══ Source extract ══

In between, the urban layers of history were explored from WWII Belgrade (Charles Simic) to a salt-stained and passing New York City (also Charles Simic, and Mark Doty, and Marie Howe) to Vienna and Berlin (Matthew Sweeney), and the pastoral past was offered as a counterpoint in the readings of Meghan O’Rourke, Colette Bryce, and Bernard O’Donoghue, whose Farmer’s Cross sold out before I could get my money out. Slightly outside of this rural/urban binary, was Conor O’Callaghan, whose poems from The Sun King draw on his time at Wake Forest University, in North Carolina’s so-called “Research Triangle,” where “Connecticut Yankees” may be able to trick themselves into thinking they actually are within commuting distance of Grand Central.

Colette Bryce, Marie Howe, and Meghan O’Rourke also all read from new, yet-unpublished work, always an intimate proposal from readers who have multiple slim volumes out. But it shows a trust in the audience as much as an active poet working through their unfinished poems. And, I have no trouble saying this: all three of their new works promise big.

A decided highlight of the festival was Sunday’s mid-afternoon conversation between co-readers Charles Simic and Matthew Sweeney, who began by reminiscing about the last time they got together and talked about poetry over a few fine bottles of Italian reds and well-prepared gastronomic delights. It was obvious the two poets go together like a malbec and ribs, as they moved from a mutual appreciation of Chinese opera and personal histories (Simic, who was born and raised in Belgrade, almost died in 1941 when a bomb was dropped on a building across the street from his childhood home) to ignored commands of former poetry instructors (Sweeney was once told not to use so much color because poetry’s not painting) and especially took to task the idea that poetry should be austere and serious without room for humor. It is, I must say, difficult to see how anyone in 2013 can still hold such an archaic view of “traditional” poetry, and the more interesting question to me is the one Sweeney asked Simic: How can levity be employed in poetry to buffet its severity? Simic pointed the audience towards James Tate, Kenneth Koch, and Frank O’Hara, but warned of the latter that he “is maybe too light.”

At the end of the audience’s questions, the two poets were asked for their “desert island” book of poetry—the single volume they would take with them if they were to be stranded for solitary eternity on an isolated island. Matthew Sweeney, who studied German in college and has spent extensive time in the Germanic parts of Europe, said an Austrian poet who I think I’d not be alone in failing to recall. Charles Simic said Emily Dickinson.

═══
══ Data shown ══

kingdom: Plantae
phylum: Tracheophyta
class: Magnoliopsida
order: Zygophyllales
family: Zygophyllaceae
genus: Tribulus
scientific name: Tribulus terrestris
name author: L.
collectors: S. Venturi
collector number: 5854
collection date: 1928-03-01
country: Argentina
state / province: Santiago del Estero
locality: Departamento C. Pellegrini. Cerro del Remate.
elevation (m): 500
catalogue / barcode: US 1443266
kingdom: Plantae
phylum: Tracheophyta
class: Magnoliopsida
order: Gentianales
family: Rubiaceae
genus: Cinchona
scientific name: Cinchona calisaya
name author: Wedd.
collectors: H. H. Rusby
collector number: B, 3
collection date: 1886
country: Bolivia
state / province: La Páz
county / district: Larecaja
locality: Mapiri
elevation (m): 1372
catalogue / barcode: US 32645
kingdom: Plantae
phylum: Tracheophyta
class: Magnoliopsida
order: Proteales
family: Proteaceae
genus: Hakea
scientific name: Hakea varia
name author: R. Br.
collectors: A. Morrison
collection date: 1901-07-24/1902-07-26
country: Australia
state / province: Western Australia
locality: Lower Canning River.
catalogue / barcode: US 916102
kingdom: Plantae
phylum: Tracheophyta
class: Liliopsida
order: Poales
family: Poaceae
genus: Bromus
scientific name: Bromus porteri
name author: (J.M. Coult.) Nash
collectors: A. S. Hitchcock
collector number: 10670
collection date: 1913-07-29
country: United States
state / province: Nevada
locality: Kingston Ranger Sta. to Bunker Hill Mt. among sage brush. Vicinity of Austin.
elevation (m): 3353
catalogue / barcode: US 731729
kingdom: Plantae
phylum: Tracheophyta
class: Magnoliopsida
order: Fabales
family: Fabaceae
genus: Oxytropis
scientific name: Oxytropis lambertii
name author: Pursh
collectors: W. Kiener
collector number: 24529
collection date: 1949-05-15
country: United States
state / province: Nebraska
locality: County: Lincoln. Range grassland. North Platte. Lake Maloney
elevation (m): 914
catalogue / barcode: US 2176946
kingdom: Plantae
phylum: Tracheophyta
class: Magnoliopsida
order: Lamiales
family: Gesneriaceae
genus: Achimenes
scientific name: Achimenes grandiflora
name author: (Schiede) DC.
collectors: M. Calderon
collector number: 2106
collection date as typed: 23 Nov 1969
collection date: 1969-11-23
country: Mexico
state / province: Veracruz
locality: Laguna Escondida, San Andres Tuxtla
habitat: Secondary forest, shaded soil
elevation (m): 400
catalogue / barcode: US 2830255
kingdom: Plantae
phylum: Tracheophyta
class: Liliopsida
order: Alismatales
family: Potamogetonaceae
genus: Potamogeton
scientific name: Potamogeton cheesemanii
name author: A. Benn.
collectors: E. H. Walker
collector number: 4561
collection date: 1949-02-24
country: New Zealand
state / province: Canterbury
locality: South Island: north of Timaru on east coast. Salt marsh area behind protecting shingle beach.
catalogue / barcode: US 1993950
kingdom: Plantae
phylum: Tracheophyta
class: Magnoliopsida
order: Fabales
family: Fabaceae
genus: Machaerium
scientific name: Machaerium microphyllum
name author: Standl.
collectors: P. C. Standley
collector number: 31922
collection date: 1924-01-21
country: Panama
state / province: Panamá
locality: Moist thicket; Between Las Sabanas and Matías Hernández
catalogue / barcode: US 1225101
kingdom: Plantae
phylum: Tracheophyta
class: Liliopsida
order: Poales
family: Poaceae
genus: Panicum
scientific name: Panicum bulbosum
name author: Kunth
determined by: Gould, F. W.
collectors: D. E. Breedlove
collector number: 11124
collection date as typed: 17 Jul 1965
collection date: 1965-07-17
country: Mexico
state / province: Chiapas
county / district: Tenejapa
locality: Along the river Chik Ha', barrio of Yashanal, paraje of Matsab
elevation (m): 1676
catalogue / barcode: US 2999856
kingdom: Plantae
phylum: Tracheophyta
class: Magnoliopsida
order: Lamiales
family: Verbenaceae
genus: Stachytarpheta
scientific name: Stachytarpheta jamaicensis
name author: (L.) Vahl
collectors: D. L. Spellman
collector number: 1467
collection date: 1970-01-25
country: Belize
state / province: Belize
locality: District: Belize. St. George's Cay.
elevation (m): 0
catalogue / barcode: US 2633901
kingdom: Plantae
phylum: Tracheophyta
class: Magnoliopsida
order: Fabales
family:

═══

- **What this task involves**
Can you retype the poetry festival passage from "In between, the" to "of Grand Central."?

- **Final answer**
In between, the urban layers of history were explored from WWII Belgrade (Charles Simic) to a salt-stained and passing New York City (also Charles Simic, and Mark Doty, and Marie Howe) to Vienna and Berlin (Matthew Sweeney), and the pastoral past was offered as a counterpoint in the readings of Meghan O’Rourke, Colette Bryce, and Bernard O’Donoghue, whose Farmer’s Cross sold out before I could get my money out. Slightly outside of this rural/urban binary, was Conor O’Callaghan, whose poems from The Sun King draw on his time at Wake Forest University, in North Carolina’s so-called “Research Triangle,” where “Connecticut Yankees” may be able to trick themselves into thinking they actually are within commuting distance of Grand Central.